Tree-Augmented Naive Bayes Cassification of Various Attributes of States Using National Flags

Igor Janjic
Spring 2014 ECE 6504 Probabilistic Graphical Models: Class Project
Virginia Tech

Goal

The goal of the project was to see if various properties of states could be classified by using only the geometry, colors, and icons on various state flags. The dataset that was used comes from "Collins Gem Guide to Flags" from Collins Publishers (1986). The dataset has 23 categorical features, 194 instances of different countries, and 6 different classification variables. The classification variables are not related to the geometry of the flag but describe the country the flag represents.

Classification Variables

1. Landmass: Which continent the country is on (1 = North America, 2 = Soputh America, 3 = Europe, 4 = Africa, 4 = Asia, 6 = Oceania).

2. Zone: Which quadrant the country is on which is based on Greenwich and the Equator (1 = NE, 2 = SE, 3 = SW, 4 = NW).

3. Area: The size of the country in thousands of square km. This was descritized to fall in a logarithmic range 1 - 5.

4. Population: Size of the country in round millions> This was descritized to fall in a logarithmic range 1 - 5.

5. Language: The most popular language spoken in the country (1 = English, 2 = Spanish, 3 = French, 4 = German, 5 = Slavic, 6 = Other Indo-European, 7 = Chinese, 8 = Arabic, 9 = Japanese/Turkish/Finnish/Magyar, 10 = Others).

6. Religion: The most popular religion practiced in the country (0 = Catholic, 1 = Other Christian, 2 = Muslim, 3 = Buddhist, 4 = Hindu, 5 = Ethnic, 6 = Marxist, 7 = Others).

Features

1. Bars: The number of vertical bars in the flag.

2. Stripes: The number of horizontal stripes in the flag.

3. Colours: The number of different colors in the flag.

4. Red: Binary feature which is 0 if red is absent and 1 if red present in the flag.

5. Green: Binary feature which is 0 if green is absent and 1 if red present in the flag.

6. Blue: Binary feature which is 0 if blue is absent and 1 if red present in the flag.

7. Gold: Binary feature which is 0 if gold is absent and 1 if red present in the flag.

8. White: Binary feature which is 0 if white is absent and 1 if red present in the flag.

9. Black: Binary feature which is 0 if black is absent and 1 if red present in the flag.
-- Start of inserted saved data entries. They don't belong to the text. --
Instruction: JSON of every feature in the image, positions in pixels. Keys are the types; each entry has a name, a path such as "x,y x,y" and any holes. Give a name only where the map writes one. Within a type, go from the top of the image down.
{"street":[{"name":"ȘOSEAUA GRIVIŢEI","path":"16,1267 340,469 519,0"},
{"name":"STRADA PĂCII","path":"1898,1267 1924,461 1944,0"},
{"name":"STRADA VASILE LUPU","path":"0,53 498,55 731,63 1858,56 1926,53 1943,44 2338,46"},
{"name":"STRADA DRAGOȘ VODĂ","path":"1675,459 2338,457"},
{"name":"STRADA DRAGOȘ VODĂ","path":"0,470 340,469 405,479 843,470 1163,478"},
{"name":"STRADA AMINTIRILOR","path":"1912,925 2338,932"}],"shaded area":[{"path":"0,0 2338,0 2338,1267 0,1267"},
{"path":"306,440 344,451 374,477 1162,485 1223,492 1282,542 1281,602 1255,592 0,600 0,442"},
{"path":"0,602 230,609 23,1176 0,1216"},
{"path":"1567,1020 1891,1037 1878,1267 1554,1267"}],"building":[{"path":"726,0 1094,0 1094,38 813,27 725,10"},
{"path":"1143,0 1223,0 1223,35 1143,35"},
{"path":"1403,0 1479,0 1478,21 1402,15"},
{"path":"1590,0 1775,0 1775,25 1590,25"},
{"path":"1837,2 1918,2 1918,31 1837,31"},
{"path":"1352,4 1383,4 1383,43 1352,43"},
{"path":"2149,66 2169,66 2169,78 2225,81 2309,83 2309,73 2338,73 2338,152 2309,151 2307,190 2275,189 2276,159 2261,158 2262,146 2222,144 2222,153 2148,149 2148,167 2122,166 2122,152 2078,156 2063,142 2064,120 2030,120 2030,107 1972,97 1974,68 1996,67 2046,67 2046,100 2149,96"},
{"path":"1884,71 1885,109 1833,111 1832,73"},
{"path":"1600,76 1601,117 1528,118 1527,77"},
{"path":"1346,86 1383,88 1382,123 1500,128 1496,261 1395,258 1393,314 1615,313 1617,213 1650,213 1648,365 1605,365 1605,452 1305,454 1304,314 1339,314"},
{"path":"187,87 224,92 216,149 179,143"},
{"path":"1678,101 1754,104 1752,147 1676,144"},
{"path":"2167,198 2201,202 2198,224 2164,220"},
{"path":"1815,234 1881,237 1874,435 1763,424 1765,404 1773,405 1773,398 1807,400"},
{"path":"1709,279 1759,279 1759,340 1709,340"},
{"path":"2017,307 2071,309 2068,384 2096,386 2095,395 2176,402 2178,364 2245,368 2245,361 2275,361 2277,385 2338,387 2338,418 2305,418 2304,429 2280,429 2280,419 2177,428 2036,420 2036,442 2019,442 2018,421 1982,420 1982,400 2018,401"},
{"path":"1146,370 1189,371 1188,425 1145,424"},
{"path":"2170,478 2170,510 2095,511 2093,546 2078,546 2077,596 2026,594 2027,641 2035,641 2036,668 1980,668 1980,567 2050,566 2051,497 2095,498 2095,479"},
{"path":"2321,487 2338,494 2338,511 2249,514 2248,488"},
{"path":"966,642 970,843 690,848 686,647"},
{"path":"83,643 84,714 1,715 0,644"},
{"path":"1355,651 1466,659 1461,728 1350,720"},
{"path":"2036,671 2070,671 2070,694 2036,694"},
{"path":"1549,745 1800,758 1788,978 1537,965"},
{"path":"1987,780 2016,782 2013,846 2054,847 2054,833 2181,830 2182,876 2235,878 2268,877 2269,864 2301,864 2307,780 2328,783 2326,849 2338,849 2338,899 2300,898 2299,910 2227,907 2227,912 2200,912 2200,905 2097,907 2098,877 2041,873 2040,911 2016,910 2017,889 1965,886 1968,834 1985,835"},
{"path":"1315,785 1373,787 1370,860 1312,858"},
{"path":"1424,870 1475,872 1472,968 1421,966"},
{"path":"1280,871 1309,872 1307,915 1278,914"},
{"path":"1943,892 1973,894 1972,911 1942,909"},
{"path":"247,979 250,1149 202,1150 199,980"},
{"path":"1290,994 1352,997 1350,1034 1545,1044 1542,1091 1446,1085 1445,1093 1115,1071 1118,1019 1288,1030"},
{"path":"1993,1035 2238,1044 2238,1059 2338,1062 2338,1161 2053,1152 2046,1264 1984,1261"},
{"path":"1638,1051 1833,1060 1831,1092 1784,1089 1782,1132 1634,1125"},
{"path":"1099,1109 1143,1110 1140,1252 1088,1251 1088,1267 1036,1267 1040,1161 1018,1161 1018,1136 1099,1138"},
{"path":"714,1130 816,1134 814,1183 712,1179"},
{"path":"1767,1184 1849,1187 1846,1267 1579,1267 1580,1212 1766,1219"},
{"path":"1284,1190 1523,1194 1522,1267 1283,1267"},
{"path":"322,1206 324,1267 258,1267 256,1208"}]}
10. Orange: Binary feature which is 0 if orange is absent and 1 if red present in the flag.

11. Mainhue: The predominant colour in the flag (tie-breaks decided by taking the topmost hue, if that fails then the most central hue, and if that fails the leftmost hue).

12. Circles: Number of circles in the flag.

13. Crosses: Number of upright crosses.

14. Saltires: Number of diagonal crosses.

15. Quarters: Number of quartered sections.

16. Sunstars: Number of sun or star symbols.

17. Crescent: Binary feature which is 1 if a crescent moon symbol is present and 0 if it is absent.

18. Triangle: Binary feature which is 1 if any triangles are present and 0 otherwise.

19. Icon: Binary feature which is 1 if an inanimate image present (e.g., a boat), otherwise it is 0.

20. Animate: Binary feature which is 1 if an animate image (e.g., an eagle, a tree, a human hand) is present and 0 otherwise.

21. Text: Binary feature which is 1 if any letters or writing are on the flag (e.g., a motto or slogan) and 0 otherwise

22. Topleft: The most predominant color in the top-left corner (moving right to decide tie-breaks).

23. Botright: The most predominant color in the bottom-left corner (moving left to decide tie-breaks).

Dataset Citation: Citation: Bache, K. & Lichman, M. (2013). UCI Machine Learning Repository [http://archive.ics.uci.edu/ml]. Irvine, CA: University of California, School of Information and Computer Science.

Approach

The problem statement can be formalized as follows: given various features of a nation's flag, classify various attributes of the represented state. A Tree-Augmented Naive Bayes network was used to model the conditional independencies between the different features. The TAN model was opted for because of it's simplicity and strong classification accuracy. However, before the dataset could be used in the model, the continuously represented variables area and population needed to be changed to descrete values on a logarithmic scale to preserve the differences between the large number of small states. In addition, a number of features that described colors were given as strings. These were also descretized. Before the data was plotted, it was permuted and separated into training and testing. Then cross validation was performed to generate the plots below.

Results

The plot below shows the results for each cross validation. The best performing class variables were landmass, area, and language.